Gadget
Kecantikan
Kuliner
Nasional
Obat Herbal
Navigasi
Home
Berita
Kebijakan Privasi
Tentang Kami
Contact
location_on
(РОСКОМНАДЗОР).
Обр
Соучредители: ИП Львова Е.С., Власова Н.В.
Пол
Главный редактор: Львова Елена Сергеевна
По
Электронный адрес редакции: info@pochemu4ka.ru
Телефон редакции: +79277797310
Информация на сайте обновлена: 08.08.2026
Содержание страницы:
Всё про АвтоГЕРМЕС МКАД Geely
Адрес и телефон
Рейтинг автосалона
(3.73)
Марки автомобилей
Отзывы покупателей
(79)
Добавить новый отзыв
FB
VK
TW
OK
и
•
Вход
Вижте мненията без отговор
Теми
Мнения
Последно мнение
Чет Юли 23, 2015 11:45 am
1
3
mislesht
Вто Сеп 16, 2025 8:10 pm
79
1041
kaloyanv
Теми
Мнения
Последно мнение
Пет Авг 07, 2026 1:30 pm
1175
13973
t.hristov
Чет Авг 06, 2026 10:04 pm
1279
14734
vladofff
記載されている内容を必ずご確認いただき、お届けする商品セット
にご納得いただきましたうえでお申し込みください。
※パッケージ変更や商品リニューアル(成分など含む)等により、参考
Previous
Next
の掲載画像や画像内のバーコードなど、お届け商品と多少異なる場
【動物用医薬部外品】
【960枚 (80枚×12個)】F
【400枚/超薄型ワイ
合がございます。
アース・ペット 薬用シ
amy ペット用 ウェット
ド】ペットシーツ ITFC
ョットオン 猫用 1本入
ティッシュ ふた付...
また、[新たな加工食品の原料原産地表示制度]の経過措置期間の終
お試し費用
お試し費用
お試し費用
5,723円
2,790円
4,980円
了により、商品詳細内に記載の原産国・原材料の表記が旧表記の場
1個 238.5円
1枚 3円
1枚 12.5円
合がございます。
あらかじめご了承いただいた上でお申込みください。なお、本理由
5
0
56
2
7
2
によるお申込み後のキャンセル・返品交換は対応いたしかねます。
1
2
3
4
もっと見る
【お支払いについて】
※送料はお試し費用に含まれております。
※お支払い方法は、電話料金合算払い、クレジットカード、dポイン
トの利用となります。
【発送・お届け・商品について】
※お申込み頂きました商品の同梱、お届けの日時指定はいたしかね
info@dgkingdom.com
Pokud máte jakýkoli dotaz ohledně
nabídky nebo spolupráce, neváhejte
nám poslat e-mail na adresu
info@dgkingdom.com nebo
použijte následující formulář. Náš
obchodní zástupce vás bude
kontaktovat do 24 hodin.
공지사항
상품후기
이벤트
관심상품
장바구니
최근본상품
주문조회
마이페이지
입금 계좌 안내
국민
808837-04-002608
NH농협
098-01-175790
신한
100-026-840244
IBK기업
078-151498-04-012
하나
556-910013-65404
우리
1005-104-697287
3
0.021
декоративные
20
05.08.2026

+ + + +

## Work to complete:
Check each line of the listing for "Львова". Show those that have it.

## Answer to this exercise:
Соучредители: ИП Львова Е.С., Власова Н.В.
Главный редактор: Львова Елена Сергеевна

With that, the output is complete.